Hz. Peygamber’in Kendisine Zulmedenlere Duası
Büyüklerimiz cahile laf anlatmak iğneyle kuyu kazmaktan daha zordur demişler ve cehaletin hakkı algılama istidadını etkileyen ve insanı körleştiren bir sorun olduğunu ifade etmişlerdir.
Hatırlarsınız Sevgili Peygamberimizin Mekke’de halkın karşısına çıkıp, “Gittiğiniz yolun sonu uçuruma çıkıyor sizi bu uçurumdan korumak ve ebedi saadete davet etmek ediyorum” dediğinde büyük tepkilerle karşılaşmış ve baskılara maruz kalmıştı. Oysa Mekkeli halk onu güvenilir kişi olarak görür ve en karmaşık meseleleri dahi onunla istişare ederlerdi. Fakat Resulullah putlara ve şirk geleneklerine karşı olan hak dinin tebliğini yapınca bunu hem kabullenemediler hem de çıkarlarına aykırı buldular. Para ve kabileciliği üst bir değer olarak gören müşrikler böyle bir görevin ancak kendilerine verilebileceğini ileri sürdüler ve Resulullaha karşı savaş ilan ettiler.
Risaletin ilk günlerinde Hz. Peygamber ve sahabesi müşrikler tarafından ağır baskılara maruz kaldılar fakat yaşadıkları bu baskılar onları davalarından alıkoyamadı aksine daha da güçlendirdi. Resulullah bu meşakkatli günlerde en büyük desteği ise eşinden aldı ve önemli konuları onunla istişare etti. Hz. Peygamberin ve ailesinin barındığı sevgi evi, vahyin tebliğ edildiği bir okul ve bir istişare merkeziydi aynı zamanda. İlmi çalışmalar burada yapılır ve topluma sunulurdu.
Hz. Peygamber tebliğ çalışmalarının alanını genişletmek için Mekke dışına çıkmaya karar vermiş ve akrabalarının ikamet ettiği Taif’e giderek, burada Sakif kabilesinin ileri gelenleri ile görüşmüş ve onları hakka davet etmişti.
Ancak Taiflilerin tavrı Mekkeli müşriklerden farklı olmamış, “Allah neden ileri gelenlerin birini seçmedi de seni seçti” deyip tepki göstermişler ve kabilenin gençlerini kışkırtarak Resulluhı taşlamışlardı.
Taifli gençler Resulullaha taşlarla saldırırken o bir yandan yüzündeki kanları siliyor diğer yandan onlar için dua ediyor, “Bilmiyorlar ya Rabbi, bilmiş olsalardı yapmazlardı” diyordu.
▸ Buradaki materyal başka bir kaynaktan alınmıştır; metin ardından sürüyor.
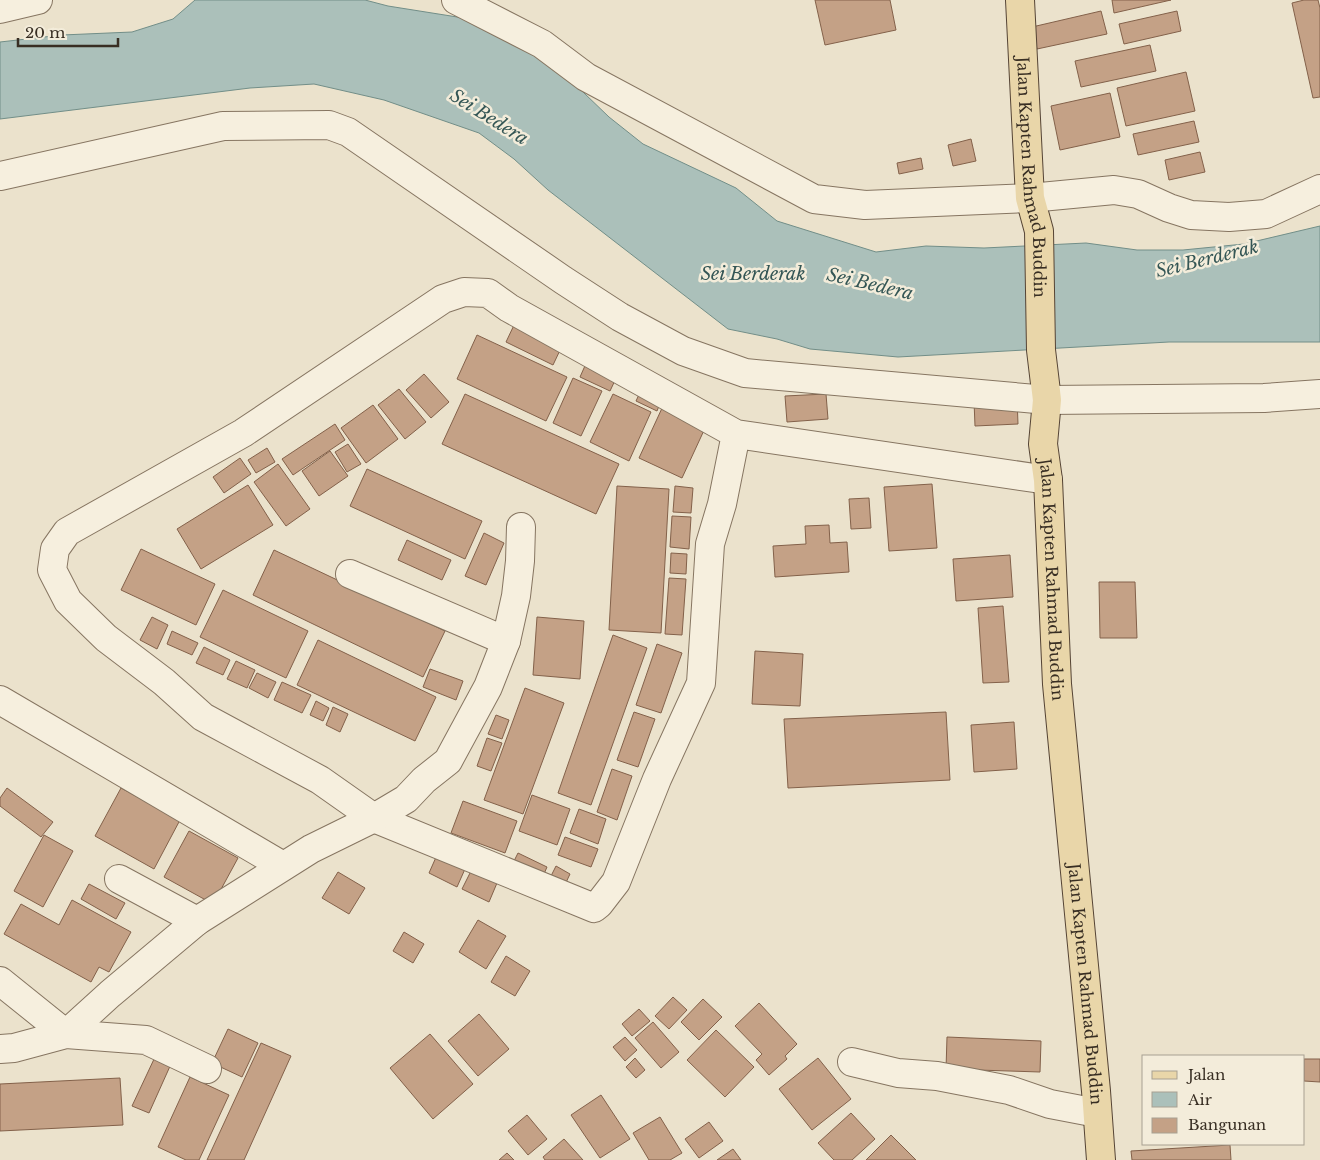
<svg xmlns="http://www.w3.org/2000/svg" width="1320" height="1160" font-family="'Libre Baskerville',serif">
<rect width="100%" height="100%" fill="#ebe2cc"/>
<!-- water -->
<polygon fill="#abc0ba" stroke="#728e88" points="195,0 365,0 388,6 495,23 532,43 609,117 643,144 736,188 777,221 876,252 926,246 984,248 1086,243 1137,250 1183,250 1244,244 1320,226 1320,342 1169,342 898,357 810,349 777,339 728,329 548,190 514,159 479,133 384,100 314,84 250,88 0,119 0,42 62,35 132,32 173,19"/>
<!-- building -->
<g fill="#c4a186" stroke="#83614a">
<polygon points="815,0 890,0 896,30 825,45"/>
<polygon points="1112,0 1171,0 1114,13"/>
<polygon points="1304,0 1318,0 1320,8 1320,97 1313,98 1292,3"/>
<polygon points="1101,11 1107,34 1037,49 1032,27"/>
<polygon points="1177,11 1181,31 1124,44 1119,24"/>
<polygon points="1150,45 1156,71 1081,87 1075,61"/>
<polygon points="1186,72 1195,111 1126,126 1117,88"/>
<polygon points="1110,93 1120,137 1060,150 1051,106"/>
<polygon points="1194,121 1199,142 1138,155 1133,134"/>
<polygon points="971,139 976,161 953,166 948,145"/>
<polygon points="1200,152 1205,172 1169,180 1165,160"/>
<polygon points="921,158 923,169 899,174 897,163"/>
<polygon points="515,323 562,346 553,365 506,342"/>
<polygon points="477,335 567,377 546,421 457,379"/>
<polygon points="588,359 618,374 610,391 580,377"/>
<polygon points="424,374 449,402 431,418 406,390"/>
<polygon points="573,378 602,391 581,436 553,423"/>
<polygon points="643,386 663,396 657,411 636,401"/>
<polygon points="399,389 426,422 405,439 378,405"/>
<polygon points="465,394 619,464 596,514 442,444"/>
<polygon points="613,394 651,412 629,461 590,442"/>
<polygon points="826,394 828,419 787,422 785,396"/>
<polygon points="1017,398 1018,424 975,426 974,401"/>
<polygon points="373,405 398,439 366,463 341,428"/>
<polygon points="663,406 706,426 682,478 639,458"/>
<polygon points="335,424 345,440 293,475 282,459"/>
<polygon points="348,444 361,464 347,472 335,452"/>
<polygon points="267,448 275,462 256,473 248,460"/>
<polygon points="330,451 348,476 319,496 302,471"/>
<polygon points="240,458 251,474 224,493 213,477"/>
<polygon points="278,464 310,509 286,526 254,482"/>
<polygon points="367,469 482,521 465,559 350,506"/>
<polygon points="932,484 937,548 889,551 884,487"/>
<polygon points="248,485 273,525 201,569 177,529"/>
<polygon points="617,486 669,489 661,633 609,630"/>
<polygon points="675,486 693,488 691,513 673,512"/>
<polygon points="869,498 871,528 851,529 849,499"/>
<polygon points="672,516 691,517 689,549 670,547"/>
<polygon points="829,525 830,543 847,542 849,572 775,577 773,546 806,544 805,526"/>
<polygon points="484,533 504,543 486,585 465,576"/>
<polygon points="407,540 451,560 442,580 398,560"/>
<polygon points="141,549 215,584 196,625 121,590"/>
<polygon points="274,550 445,631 423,677 253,595"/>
<polygon points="671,553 687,554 686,574 670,573"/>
<polygon points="1010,555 1013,597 956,601 953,559"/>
<polygon points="669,578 686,579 682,635 665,634"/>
<polygon points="1099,582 1135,582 1137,638 1100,638"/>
<polygon points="223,590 308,631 286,678 200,637"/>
<polygon points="1003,606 1009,682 983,683 978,608"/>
<polygon points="152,617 168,625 157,649 140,640"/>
<polygon points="537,617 584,621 580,679 533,675"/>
<polygon points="172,631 198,643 192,655 167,644"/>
<polygon points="613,635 647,648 591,805 558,793"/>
<polygon points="318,640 436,697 415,741 297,685"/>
<polygon points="657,644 682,653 661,713 636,705"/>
<polygon points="204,647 230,660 223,675 196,663"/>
<polygon points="755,651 803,654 800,706 752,704"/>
<polygon points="236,661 255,670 247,688 227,679"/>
<polygon points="430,669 463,681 456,700 423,687"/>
<polygon points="257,673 276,682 268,698 249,688"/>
<polygon points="282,682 311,695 302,713 274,700"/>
<polygon points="525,688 564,703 523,814 484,800"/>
<polygon points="316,701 329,708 323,721 310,715"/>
<polygon points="333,707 348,714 340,732 326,725"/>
<polygon points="634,712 655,719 638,767 617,760"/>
<polygon points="946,712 950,780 788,788 784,719"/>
<polygon points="496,715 509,720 502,739 488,734"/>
<polygon points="1014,722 1017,769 974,772 971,725"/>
<polygon points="487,738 502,743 491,771 477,766"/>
<polygon points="612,769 632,776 617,820 597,812"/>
<polygon points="7,788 53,822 41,837 0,806 0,798"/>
<polygon points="121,788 180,820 154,869 95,836"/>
<polygon points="532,795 570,809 557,845 519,831"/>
<polygon points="463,801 517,821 505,853 451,833"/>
<polygon points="579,809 606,819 598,844 570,833"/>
<polygon points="189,831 238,858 213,904 164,877"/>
<polygon points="44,835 73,851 43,907 14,891"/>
<polygon points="565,837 598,849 591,867 558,855"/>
<polygon points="518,853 547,867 540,883 510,869"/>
<polygon points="437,855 465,869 457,887 429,873"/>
<polygon points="556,866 570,874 562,891 547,884"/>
<polygon points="471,871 497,883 489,902 462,889"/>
<polygon points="338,872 365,888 349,914 322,898"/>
<polygon points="89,884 125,903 116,919 81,899"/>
<polygon points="72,900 131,932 109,972 99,967 91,982 4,934 21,904 59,925"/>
<polygon points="478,920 506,936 486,969 459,952"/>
<polygon points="404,932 424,944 413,963 393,951"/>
<polygon points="506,956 530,971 515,996 491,982"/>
<polygon points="673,997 687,1010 669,1029 655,1016"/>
<polygon points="703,999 722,1017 699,1040 681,1022"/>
<polygon points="759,1003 797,1044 785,1056 787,1059 769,1075 756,1060 762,1054 735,1026"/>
<polygon points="639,1009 650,1021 632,1036 622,1024"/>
<polygon points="479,1014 509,1049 478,1076 448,1041"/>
<polygon points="653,1022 679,1052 661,1068 635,1038"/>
<polygon points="228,1029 258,1043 242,1077 212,1063"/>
<polygon points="716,1030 754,1067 725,1097 687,1060"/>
<polygon points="430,1034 473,1084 433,1119 390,1068"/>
<polygon points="625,1037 637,1050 625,1061 613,1047"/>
<polygon points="947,1037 1041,1041 1040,1072 946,1069"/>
<polygon points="261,1043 291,1056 244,1160 207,1160"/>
<polygon points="155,1057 171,1064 149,1113 132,1106"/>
<polygon points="635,1058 645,1070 636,1078 626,1067"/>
<polygon points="818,1058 851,1099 812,1130 779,1089"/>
<polygon points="1304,1059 1320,1059 1320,1082 1304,1081"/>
<polygon points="190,1077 229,1095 199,1160 186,1160 158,1147"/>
<polygon points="120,1078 123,1125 0,1131 0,1084"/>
<polygon points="601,1095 630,1139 600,1158 571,1115"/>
<polygon points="851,1113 875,1139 852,1160 834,1160 818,1143"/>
<polygon points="527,1115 547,1139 528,1155 508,1131"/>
<polygon points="660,1117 682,1153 670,1160 649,1160 633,1133"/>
<polygon points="709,1122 723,1141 699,1158 685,1139"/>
<polygon points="891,1135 916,1160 866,1160"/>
<polygon points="564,1139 583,1160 545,1160 543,1157"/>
<polygon points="1230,1145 1231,1160 1132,1160 1131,1151"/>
<polygon points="733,1149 741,1160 717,1160"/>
<polygon points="507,1153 514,1160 499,1160"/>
</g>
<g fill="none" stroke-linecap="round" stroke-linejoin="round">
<defs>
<g id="minor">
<polyline points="456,0 542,44 586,77 814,199 865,205 1030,198 1114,190 1138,194 1169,208 1191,215 1229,217 1266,214 1320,189"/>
<polyline points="0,9 38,0"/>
<polyline points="0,176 223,126 329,125 348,132 563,280 620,317 683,351 745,373 1047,400 1264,398 1320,394"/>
<polyline points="736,434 722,504 710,544 701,683 657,779 616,882 599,904 594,908 374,818 320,780 203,717 164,682 106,638 68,601 52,570 55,549 67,532 243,433 443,299 464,292 488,293 509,308 736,434 1048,480"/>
<polyline points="350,574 506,641"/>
<polyline points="0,700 283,866"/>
<polyline points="119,879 197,921"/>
<polyline points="0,981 66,1034"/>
<polyline points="66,1034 110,994 197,921 311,849 374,818 406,799 424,780 448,761 488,687 506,641 516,596 520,561 521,527"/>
<polyline points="0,1049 14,1048 66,1034 146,1040 207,1069"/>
<polyline points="852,1062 898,1073 937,1076 1009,1090 1050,1104 1097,1113"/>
</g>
<g id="major">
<path id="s1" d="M1020 0 1030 198 1039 231 1041 350 1047 400 1043 444 1048 480 1057 684 1096 1091 1101 1160"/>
</g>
</defs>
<!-- minor casing -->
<use href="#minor" stroke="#867561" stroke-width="30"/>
<!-- major casing -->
<use href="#major" stroke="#554435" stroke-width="30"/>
<!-- minor -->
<use href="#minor" stroke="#f6efde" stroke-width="28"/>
<!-- major -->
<use href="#major" stroke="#e9d6a9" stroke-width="28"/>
</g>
<g text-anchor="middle" stroke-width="5" stroke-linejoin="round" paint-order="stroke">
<!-- street labels -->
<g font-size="16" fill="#382e23" stroke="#f3ecda">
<text dy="6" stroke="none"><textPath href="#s1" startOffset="178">Jalan Kapten Rahmad Buddin</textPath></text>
<text dy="6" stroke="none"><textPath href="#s1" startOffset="582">Jalan Kapten Rahmad Buddin</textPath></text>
<text dy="6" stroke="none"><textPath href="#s1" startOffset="988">Jalan Kapten Rahmad Buddin</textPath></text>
</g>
<!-- water labels -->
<g font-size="18" font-style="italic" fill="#345655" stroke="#f3ecda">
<text transform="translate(489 117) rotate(32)" y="6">Sei Bedera</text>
<text transform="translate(1207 259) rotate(-14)" y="6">Sei Berderak</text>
<text x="753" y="280">Sei Berderak</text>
<text transform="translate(870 284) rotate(13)" y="6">Sei Bedera</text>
</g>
</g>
<!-- legend -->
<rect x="1142" y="1055" width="162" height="90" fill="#f3ecda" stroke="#a8a091"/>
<rect x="1152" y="1071" width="25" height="8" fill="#e9d6a9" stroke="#a8a091"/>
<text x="1188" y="1080" font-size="15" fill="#382e23">Jalan</text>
<rect x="1152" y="1092" width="25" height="15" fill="#abc0ba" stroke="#a8a091"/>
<text x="1188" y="1105" font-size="15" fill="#382e23">Air</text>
<rect x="1152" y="1118" width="25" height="15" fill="#c4a186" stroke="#a8a091"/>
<text x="1188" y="1130" font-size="15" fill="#382e23">Bangunan</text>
<!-- scale -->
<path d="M18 38v8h100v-8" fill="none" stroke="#382e23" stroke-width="2.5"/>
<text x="25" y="38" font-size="15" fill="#382e23" stroke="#f3ecda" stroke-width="4" paint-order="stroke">20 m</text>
</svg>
Cebrail yanına gelip, “Allah beni sana gönderdi istersen şimdi Taif’i yok ederim” dediğinde şefkati galip gelmiş ve “hayır Taiflilerin helakını istemem Rabbimden, onların soylarından sadece Allah’a ibadet edecek ve ona hiçbir şeyi ortak koşmayacak bir nesil getirmesini dilerim” demişti.
Resulullahın kendisine taş atanlar için dua etmesi ve onlara öfke beslemeyip bilmiyorlar, bilselerdi yapmazlardı deyip af etmesi Kur’an’ın onun benliğinde nasıl hayat bulduğunu göstermekteydi ki, sevgili eşi, “O’nun ahlâkı Kur’an’dı” ifadesi ile bunu vurgulamıştı.
Peki, bizler neden acaba iyiliği tavsiye ederken kendimizi dışarıda bırakır da diğerlerini dikkate alırız? Resulullahın hayatına ne kadar benziyor mazbut hayatlarımız ya da? Kabul etmeliyiz ki bizler Resulullah için mersiyeler düzüyor, hayatından örnekler veriyor, nasıl yaşadığı ile ilgili aktarımlar yapıyoruz ama ona benzeme noktasında hiçbir çaba göstermiyor, asıl meselenin bu olduğunu göremiyor, görmek istemiyoruz. Oysa Hz. Peygamber’i sevmek ve anlamak onun hayatını nasıl sürdürdüğünü hikâye etmekle gerçekleşmez bu ancak onun ahlâki özelliklerini benimsemek ve yaşantıya dönüştürmekle mümkün olabilir.
Fatma Tuncer.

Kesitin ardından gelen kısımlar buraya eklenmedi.